E poi l’arte biodegradabile!
Eh. Era il 1968, nemmeno trentenne, tornavo in Italia dall’Idaho con un progetto di bicchiere biodegradibile. C’erano dei giovani scienziati là che indagavano su questa plastica biodegradibile, dove mettevano un additivo in un polimero che se esposto ai raggi UV sfaldava le molecole e le disentegrava piano piano, autoestinguendosi concimava il terreno. Da allora è passato nelle mani di alcune delle più grandi aziende italiane (Boario) voleva realizzarlo ma si ò scontrata con il divieto del Ministero competente, e straniere (Coca-Cola) senza mai riuscire a diventare il prodotto industriale che avevo sognato.
Troppo visionario?
Guardi, io lavoro sul tema del clima, dell’inquinamento, dell’energia rinnovabile dell’aria da 55 anni. Proprio ieri hoportato a Sala, Sindaco di Milano attraverso il suo portavoce, un progetto per questo albero bionico, alto 20 mt in acciaio inox microforato, su un’area di 159 mtq. di pannelli fotovoltaici, che da solo produce il beneficio di 314 alberi ad alto fusto. Ha dei rilevatori che si attivano ogni qualvolta si superano i limiti di PM10. L’ho pensato per il Largo delle Culture a Milano.
Sempre lì si torna, all’Ansaldo. E Sala lo farà?
Ma che cazzo ne so. Sa quanti progetti ho mandato alle amministrazioni e non se ne è più fatto niente?

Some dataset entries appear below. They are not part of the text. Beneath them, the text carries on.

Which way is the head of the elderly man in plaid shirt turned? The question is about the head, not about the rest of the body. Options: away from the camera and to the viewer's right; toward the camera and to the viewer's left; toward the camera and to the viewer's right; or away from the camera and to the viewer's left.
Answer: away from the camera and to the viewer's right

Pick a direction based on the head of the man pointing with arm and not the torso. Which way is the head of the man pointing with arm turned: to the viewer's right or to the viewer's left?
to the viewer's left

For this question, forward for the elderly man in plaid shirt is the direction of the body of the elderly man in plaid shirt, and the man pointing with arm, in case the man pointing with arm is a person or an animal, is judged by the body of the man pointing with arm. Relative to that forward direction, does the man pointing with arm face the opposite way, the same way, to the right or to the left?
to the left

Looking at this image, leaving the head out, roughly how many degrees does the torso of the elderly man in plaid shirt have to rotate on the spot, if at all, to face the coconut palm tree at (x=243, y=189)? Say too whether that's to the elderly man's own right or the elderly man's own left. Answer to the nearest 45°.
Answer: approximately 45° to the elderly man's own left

Però la Luna a Venezia gliela hanno fatta fare!
Eh, certo. Era già tutto pronto per Palermo 2018 Capitale della Cultura. Poi il Presidente dell’ARS Moccichè non ha più risposto. E l’ho fatta all’Accademia di Belle Arti di Venezia in occasione della recente Biennale. Ho penato. Ma l’ho fatta. E guardi che effetto.
Senta, mi toglie una curiosità prima di lasciarci? Ma cosa ci faceva sulla copertina di Supersex? Ha fatto anche l’attore porno?
Ero a Roma e non avevo soldi. Un amico mi dice: “Senti, vai un po’ nella redazione di quel fotogiornale erotico, che cercano un grafico”. Io mi presento, mi fanno attendere un po’, entro, mi chiedono di togliermi la camicia e io me la tolgo, poi mi chiedono di slacciarmi i pantaloni e lo faccio. Il direttore chiede alla ragazza: “che ne dici?” e lei fa una faccia convinta. Allora io chiedo “scusate ma per fare il grafico devo stare nudo?”. E allora si capisce che c’era stata una incomprensione, che loro cercavano un attore. Ho chiesto quanto mi davano: 500 mila lire, che rispetto a quello che prendevo all’Accademia era molto, ma molto di più. E ho detto: “ok, a patto che mi lasciate fare la parte dell’artista, motivo per il quale avevo lasciato il mio insegnamento al Liceo Artistica e Palermo”.